Over the past six years, I’ve struggled with depression and anxiety. Initially, I was unwilling to get help. Even when I decided to do so, it was a while before I took recovery seriously. I tried to cope with my feelings in unhealthy ways, like purging or cutting. These techniques made me feel better temporarily, but in the long term every harmful action only deepened my mental issues.
It took me a while to open up about what was happening to my parents. My family is incredibly supportive and stood alongside me every step of the way- but I wasn’t willing to accept their help at first. I wasn’t open with my doctors and therapists. My depression, anxiety, and unhealthy coping skills had become part of my identity and I didn’t know how to function without them.
My biggest turning point happened when I was driving in car with my mother. At this point, I was barely in school and enough of a risk that my mom constantly needed to be attending to me. She essentially had to monitor me 24/7, making it difficult to manage a social life, a marriage, and being a mom to two other kids. I didn’t appreciate how much she sacrificed for me and how patient and tolerant she was. While we were in the car, I started complaining about something, and in a moment of anger she turned to me and said “You are ruining my life.”
I resented this comment because while I was depressed and dealing with anxiety, I put my needs before the needs of other people. I didn’t realize how difficult this was for everyone else in my life. For a while her words haunted me and I decided to internalize my feelings further and manage my depression in more harmful ways. I felt like I was a burden on my family and that I could fix my problems on my own.
It took me a long time, but eventually I was able to reflect on what my mother said and see that I was truly affecting the life of my family when I acted out, made unhealthy choices, and expected them to cater to me. Even though her words hurt at the time, I was able to see them as an outburst in a moment of frustration from being overloaded with responsibilities.
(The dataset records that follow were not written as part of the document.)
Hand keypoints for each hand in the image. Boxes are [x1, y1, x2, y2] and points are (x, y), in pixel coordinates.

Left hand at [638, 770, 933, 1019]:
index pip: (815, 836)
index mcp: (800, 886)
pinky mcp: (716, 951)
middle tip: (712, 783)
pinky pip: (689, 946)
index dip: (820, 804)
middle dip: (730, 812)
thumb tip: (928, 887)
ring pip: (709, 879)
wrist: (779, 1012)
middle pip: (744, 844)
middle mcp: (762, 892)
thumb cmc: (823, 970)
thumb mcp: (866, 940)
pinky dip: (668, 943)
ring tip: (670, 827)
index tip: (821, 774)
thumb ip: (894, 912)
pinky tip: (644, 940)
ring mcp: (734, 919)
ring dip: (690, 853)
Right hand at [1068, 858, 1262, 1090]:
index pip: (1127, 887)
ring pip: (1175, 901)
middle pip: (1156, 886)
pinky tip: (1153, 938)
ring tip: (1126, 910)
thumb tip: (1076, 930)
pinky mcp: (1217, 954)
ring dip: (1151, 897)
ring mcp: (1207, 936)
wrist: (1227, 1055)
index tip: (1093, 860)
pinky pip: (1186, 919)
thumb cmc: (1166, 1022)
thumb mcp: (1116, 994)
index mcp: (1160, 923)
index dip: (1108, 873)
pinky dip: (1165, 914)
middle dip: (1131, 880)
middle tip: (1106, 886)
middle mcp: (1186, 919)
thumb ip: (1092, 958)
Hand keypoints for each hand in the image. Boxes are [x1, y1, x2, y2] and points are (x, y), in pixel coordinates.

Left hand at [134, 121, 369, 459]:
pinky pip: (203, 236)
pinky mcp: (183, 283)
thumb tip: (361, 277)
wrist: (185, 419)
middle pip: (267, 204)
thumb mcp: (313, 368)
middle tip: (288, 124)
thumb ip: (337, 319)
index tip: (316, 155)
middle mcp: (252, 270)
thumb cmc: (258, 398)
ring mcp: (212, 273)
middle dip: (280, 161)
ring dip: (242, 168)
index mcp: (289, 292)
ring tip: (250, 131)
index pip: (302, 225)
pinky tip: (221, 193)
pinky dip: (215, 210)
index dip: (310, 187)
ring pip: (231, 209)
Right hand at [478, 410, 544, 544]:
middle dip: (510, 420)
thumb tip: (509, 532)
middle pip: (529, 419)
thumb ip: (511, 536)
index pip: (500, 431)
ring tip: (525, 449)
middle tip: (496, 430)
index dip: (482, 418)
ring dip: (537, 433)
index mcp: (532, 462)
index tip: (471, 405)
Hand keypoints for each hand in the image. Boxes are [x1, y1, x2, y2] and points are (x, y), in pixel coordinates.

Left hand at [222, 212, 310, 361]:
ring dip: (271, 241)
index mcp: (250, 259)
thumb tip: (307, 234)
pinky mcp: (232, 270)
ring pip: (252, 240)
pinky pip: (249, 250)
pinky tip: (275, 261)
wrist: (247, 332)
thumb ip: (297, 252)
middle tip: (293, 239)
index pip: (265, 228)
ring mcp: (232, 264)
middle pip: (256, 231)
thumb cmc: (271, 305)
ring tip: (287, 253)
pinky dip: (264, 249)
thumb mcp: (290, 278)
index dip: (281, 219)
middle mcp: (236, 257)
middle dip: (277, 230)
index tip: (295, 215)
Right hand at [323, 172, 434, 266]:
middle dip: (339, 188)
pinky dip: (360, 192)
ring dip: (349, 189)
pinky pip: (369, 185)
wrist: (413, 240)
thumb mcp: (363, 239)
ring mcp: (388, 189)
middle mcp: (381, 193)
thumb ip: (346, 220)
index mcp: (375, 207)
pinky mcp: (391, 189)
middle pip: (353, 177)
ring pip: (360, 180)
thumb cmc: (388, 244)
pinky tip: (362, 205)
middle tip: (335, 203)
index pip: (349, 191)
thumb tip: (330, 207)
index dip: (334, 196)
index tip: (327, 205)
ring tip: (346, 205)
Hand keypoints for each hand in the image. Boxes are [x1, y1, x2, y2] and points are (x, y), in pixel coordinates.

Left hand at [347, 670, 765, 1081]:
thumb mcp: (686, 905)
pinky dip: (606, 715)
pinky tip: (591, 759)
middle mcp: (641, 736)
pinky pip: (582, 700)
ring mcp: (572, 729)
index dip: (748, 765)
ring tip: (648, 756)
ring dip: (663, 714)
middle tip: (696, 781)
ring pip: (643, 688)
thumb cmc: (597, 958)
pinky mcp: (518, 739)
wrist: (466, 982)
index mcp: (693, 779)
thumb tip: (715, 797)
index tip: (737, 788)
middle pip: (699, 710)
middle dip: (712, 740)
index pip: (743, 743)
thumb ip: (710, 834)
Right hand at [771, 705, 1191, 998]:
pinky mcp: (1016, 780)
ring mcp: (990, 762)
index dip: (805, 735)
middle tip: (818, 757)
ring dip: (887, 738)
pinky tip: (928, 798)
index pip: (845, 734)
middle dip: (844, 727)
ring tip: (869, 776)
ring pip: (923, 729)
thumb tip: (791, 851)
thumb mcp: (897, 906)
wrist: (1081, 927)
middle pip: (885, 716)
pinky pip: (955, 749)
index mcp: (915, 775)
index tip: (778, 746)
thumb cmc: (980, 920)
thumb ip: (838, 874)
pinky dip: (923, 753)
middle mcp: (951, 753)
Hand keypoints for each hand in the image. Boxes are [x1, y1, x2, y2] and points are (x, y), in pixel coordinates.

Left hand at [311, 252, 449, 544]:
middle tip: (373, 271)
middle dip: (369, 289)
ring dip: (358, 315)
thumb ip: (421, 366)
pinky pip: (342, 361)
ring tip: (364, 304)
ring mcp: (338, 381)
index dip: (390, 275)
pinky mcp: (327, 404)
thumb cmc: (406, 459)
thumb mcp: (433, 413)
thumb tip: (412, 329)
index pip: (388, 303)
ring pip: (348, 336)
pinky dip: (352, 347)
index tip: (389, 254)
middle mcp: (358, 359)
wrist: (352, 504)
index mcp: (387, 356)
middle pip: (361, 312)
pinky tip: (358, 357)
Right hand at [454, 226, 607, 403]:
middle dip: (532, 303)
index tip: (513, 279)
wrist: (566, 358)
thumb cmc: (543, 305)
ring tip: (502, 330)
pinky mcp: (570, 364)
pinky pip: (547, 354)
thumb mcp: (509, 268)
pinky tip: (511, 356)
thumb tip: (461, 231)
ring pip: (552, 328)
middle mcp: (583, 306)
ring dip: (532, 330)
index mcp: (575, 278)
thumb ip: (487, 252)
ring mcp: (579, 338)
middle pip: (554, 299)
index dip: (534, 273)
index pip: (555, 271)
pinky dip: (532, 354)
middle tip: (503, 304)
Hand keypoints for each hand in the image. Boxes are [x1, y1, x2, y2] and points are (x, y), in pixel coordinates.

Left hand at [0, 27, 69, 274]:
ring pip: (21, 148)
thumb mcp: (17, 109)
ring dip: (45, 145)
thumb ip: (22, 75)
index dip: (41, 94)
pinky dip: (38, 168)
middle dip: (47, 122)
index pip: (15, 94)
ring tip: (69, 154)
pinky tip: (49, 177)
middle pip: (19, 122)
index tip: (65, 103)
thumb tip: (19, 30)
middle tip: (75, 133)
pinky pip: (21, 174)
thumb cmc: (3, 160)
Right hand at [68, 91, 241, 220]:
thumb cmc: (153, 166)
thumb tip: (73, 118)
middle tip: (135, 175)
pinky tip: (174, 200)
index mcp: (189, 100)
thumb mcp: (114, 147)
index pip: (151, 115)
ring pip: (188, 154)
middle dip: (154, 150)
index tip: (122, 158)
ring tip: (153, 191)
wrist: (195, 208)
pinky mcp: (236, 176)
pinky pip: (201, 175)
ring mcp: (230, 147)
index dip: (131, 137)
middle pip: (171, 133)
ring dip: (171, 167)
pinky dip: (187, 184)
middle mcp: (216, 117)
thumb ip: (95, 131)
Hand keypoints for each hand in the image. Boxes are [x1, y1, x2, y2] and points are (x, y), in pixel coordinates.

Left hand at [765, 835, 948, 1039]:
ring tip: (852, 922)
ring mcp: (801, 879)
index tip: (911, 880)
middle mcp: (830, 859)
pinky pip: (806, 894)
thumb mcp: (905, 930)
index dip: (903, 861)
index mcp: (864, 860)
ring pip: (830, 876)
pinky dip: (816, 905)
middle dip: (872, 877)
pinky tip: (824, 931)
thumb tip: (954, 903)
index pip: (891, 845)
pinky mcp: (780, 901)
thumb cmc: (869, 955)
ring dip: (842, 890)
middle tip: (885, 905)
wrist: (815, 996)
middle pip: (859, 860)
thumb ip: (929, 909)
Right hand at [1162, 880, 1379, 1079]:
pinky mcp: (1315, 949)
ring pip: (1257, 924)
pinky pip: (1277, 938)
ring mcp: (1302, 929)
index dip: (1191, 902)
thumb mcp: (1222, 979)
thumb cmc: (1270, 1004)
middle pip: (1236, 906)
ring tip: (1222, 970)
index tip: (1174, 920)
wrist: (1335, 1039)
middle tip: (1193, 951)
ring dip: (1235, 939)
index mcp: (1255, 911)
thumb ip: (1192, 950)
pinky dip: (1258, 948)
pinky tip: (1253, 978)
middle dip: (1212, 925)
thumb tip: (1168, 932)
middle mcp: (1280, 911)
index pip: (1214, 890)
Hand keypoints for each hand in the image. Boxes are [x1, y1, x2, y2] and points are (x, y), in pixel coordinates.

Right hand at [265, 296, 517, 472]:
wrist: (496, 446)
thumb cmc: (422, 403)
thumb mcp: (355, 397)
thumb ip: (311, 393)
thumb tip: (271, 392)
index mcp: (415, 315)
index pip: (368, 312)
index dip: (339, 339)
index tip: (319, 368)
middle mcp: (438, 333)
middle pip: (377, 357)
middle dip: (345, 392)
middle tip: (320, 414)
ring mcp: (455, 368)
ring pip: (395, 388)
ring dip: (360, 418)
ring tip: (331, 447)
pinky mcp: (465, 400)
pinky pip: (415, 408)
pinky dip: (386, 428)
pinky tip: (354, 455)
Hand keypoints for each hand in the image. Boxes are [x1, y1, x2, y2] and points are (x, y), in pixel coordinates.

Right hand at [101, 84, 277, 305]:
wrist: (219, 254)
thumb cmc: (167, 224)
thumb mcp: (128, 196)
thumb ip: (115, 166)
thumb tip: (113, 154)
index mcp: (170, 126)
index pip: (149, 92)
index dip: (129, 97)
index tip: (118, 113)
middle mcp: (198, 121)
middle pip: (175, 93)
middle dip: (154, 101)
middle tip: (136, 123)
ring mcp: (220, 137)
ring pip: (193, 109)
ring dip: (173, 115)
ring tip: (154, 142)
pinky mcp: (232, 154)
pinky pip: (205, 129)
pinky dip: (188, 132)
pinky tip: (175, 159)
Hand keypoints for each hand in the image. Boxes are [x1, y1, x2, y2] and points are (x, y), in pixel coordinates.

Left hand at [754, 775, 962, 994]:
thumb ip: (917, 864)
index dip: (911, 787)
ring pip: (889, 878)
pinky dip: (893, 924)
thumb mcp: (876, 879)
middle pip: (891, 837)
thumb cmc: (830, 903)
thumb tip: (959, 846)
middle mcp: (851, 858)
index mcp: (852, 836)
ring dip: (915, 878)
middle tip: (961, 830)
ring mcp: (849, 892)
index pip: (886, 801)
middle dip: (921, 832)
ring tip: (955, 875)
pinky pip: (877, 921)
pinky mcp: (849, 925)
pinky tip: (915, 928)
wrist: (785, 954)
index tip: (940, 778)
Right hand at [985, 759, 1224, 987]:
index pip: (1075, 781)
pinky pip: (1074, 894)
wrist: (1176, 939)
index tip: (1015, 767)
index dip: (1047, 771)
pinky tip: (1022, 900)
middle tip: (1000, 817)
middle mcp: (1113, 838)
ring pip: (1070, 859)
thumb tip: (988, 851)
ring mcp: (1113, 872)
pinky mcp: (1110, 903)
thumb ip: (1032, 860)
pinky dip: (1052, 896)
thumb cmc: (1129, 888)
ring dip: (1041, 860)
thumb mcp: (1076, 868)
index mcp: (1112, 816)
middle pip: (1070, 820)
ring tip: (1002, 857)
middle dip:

I realized that if I wanted to get better and stop affecting my family members’ lives so much, I needed to stop coping through pain and expecting other people to deal with the consequences. It made me take recovery seriously and become honest and open with my support network.
Now, I occasionally struggle to deal with anxiety and short-term periods of depression when I’m stressed and overwhelmed. However, I couldn’t be happier with where I am now in life. I’m going to a university that I love next fall. My relationship with my family is strong, I have great friends, and my mental health is much better. I no longer need to take medication and I’m much better at self care.
Be honest with your support system! It makes a big difference. Know that you are not alone and that there are many different resources you can use to begin your journey to recovery.